Ironton moves ahead with 18-hole disc golf course for riverfront parks
Ironton is turning mowed parkland from Storms Creek to the riverfront into an 18-hole disc golf course, with a fall 2026 target and a $10,000 grant behind it.

Ironton is betting that disc golf can do more than add another amenity. By stretching an 18-hole course from Storms Creek Park to the Ironton Riverfront, the city is treating the layout as a low-cost walking sport that can pull people across existing park space and keep them moving through a growing recreation corridor.
The project is expected to be ready in the fall of 2026, and Mayor Sam Cramblit publicly thanked the Foundation for the Tri-State Community for approving the effort. Jay Kehoe, Ironton’s community and economic development and parks and recreation director, said he got the idea from a course near his house and saw how heavily it was used. He said some disc golf courses can draw a couple thousand people in a season, which is the kind of repeat traffic Ironton is clearly chasing.

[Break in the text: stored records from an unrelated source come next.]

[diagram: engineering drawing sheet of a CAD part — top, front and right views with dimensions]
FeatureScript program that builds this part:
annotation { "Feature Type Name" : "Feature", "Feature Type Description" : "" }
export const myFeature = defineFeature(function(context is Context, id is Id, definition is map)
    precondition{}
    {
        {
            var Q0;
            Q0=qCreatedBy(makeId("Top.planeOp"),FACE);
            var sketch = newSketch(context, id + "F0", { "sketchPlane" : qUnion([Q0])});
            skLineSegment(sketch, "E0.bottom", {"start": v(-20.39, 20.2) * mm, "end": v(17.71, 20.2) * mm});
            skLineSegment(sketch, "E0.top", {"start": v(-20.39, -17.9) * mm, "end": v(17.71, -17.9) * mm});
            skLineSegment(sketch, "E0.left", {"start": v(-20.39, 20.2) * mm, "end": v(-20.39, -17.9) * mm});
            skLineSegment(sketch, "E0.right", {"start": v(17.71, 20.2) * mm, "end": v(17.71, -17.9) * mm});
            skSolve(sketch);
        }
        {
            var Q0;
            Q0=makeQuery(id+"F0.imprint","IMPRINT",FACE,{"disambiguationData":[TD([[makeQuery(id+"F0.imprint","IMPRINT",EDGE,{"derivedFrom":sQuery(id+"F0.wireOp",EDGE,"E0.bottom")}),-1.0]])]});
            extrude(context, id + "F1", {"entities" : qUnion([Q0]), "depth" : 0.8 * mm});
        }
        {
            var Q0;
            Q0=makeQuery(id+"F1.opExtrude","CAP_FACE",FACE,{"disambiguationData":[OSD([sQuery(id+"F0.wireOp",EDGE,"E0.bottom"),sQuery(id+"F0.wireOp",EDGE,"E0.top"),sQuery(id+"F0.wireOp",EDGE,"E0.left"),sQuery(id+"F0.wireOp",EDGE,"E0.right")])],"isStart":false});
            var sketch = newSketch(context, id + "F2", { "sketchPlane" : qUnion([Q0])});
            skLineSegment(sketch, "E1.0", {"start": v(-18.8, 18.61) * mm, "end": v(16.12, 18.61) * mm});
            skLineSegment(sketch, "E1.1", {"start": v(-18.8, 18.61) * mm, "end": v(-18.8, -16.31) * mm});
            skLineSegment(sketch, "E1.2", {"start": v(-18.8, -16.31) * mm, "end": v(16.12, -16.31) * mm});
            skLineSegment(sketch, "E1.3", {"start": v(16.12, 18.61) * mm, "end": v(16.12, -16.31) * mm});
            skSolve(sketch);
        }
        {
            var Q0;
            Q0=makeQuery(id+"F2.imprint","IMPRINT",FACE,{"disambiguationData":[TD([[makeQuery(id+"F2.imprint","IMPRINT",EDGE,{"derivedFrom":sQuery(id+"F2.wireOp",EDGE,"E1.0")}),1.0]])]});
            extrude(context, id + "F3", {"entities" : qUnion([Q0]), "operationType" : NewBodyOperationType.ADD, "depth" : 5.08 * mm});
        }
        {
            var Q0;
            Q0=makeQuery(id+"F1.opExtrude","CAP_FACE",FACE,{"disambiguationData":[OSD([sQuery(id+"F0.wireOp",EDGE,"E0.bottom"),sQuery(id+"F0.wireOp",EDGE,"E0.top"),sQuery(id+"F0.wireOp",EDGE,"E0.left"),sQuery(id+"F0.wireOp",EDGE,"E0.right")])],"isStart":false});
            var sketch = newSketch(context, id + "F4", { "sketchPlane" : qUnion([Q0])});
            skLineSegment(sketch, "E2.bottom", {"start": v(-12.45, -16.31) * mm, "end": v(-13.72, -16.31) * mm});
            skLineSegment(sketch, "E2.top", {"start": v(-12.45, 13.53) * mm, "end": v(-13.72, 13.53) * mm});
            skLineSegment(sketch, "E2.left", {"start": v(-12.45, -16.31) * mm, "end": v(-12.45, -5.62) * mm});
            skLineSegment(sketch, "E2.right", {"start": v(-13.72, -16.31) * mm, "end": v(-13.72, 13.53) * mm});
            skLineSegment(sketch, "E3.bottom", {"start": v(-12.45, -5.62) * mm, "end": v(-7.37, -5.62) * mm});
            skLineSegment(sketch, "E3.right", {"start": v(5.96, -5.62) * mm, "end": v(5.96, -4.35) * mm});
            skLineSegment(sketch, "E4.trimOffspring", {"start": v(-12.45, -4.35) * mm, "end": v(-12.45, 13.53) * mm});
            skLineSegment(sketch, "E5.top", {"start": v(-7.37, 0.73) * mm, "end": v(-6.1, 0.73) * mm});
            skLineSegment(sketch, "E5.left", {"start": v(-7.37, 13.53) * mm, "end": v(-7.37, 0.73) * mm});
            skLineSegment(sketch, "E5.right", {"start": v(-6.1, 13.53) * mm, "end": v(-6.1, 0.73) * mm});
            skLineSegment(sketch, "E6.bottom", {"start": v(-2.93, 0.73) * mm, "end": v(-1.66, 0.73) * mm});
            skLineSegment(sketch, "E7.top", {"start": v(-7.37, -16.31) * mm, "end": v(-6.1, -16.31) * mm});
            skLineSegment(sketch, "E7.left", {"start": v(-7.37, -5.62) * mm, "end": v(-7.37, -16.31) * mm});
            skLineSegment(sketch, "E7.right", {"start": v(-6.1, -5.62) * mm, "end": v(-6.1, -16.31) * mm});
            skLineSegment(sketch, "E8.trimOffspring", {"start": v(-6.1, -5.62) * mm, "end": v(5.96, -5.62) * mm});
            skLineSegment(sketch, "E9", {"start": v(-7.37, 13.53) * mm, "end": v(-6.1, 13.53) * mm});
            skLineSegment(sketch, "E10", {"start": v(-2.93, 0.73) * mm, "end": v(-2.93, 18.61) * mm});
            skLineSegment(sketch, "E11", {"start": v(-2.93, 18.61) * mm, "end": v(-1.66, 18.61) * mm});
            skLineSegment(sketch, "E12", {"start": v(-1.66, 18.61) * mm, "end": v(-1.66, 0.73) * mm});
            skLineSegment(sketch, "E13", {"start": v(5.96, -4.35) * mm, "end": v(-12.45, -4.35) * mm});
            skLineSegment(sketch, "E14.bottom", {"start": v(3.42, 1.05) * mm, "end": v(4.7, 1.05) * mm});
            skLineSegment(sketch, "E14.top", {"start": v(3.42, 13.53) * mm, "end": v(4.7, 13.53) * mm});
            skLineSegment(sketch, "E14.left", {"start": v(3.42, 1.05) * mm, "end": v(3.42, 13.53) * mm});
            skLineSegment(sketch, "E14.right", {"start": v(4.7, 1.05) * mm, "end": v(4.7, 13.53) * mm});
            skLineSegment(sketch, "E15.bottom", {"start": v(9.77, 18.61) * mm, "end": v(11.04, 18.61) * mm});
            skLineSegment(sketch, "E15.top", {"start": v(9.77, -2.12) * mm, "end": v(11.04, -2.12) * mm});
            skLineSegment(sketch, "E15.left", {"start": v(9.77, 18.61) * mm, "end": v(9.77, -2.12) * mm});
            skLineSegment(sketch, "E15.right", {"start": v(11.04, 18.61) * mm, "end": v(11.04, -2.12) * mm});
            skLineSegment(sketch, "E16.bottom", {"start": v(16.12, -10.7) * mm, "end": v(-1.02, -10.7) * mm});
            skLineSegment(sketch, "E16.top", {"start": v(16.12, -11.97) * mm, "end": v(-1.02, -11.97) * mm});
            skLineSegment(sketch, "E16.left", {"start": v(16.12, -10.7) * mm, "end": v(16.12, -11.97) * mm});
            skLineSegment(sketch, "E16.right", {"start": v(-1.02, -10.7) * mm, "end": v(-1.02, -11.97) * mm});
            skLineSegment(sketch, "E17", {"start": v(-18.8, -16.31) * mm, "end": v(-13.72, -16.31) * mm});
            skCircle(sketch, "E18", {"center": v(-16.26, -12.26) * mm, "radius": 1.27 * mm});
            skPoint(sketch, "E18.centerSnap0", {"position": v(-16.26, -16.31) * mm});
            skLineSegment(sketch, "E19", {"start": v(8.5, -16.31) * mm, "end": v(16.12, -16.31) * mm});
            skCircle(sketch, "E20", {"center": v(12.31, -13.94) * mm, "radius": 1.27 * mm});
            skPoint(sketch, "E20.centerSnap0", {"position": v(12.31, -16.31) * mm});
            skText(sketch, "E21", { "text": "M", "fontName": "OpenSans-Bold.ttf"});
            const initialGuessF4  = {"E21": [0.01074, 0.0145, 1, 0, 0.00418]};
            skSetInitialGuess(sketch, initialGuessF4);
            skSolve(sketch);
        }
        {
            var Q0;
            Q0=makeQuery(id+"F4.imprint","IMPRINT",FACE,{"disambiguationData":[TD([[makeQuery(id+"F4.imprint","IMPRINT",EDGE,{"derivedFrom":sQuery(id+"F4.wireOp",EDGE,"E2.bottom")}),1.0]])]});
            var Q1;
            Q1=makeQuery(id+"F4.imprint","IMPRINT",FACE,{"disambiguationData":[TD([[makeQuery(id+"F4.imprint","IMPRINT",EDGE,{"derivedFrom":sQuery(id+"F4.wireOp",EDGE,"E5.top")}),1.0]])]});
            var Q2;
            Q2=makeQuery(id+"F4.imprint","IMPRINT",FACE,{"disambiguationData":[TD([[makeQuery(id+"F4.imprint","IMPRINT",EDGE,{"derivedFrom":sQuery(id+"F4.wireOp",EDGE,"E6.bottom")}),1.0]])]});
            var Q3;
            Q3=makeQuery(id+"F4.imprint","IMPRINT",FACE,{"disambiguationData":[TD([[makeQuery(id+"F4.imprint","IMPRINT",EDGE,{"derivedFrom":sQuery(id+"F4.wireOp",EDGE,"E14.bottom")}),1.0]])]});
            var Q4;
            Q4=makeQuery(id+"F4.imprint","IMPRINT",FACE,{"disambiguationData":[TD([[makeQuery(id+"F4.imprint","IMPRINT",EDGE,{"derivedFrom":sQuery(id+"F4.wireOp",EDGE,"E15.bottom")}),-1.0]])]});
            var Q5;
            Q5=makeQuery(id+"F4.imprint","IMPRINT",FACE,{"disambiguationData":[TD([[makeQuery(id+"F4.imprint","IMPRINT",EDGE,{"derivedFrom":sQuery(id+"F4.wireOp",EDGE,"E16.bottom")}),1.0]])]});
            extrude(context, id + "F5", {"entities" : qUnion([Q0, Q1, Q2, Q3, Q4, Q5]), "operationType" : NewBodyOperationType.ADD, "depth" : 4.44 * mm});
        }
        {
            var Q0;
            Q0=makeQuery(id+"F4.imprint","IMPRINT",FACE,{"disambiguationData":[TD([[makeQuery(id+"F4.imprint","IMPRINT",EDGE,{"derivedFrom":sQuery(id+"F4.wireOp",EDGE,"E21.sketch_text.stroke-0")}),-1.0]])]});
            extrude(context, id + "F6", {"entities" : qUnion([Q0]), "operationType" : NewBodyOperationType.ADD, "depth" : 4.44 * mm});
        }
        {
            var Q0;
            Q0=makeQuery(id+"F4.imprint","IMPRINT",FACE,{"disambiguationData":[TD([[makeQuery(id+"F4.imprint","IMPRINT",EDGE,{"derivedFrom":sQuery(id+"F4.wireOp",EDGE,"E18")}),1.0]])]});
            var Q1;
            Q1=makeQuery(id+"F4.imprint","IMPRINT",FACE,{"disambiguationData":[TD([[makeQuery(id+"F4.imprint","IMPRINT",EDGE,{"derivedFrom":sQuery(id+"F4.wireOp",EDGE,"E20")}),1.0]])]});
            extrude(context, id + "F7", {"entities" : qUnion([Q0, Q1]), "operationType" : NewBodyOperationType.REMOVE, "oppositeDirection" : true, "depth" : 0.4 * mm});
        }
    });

What makes the plan noteworthy is how little new infrastructure it seems to require. Kehoe said the city already mows the property, and the elevated metal baskets will be installed in the spring and removed before winter so they last longer. He said that approach should help the baskets last 25 years or more, and he said he has already contacted J&M Metals to build them. The course is also planned to include a shade structure, a barbecue grill and a picnic table, a small but telling setup that frames the project as a family-oriented place to linger before or after a round.
That matters in a city where the riverfront is already being reshaped piece by piece. Ironton opened the Susan Dooley Memorial Dog Park next to the Oakley C. Collins bridge last November, recently opened two sand volleyball pits at the riverfront and upgraded Etna Park with brighter lights, a better windscreen, four additional picnic tables and more barbecue grills. Separate riverfront work has also included a bar and restaurant, sand volleyball courts, a playground, a multi-use trail, a seawall and boat services, showing that the disc golf course is joining a broader push to activate public land rather than standing alone.
Ohio already has 441 disc golf courses, including 219 with 18 or more holes, so Ironton is entering a crowded state landscape. The difference here is the pitch: not a specialty attraction tucked into a corner, but a walkable public course that could give families, casual players and longtime disc golfers a reason to keep returning to the riverfront all season long.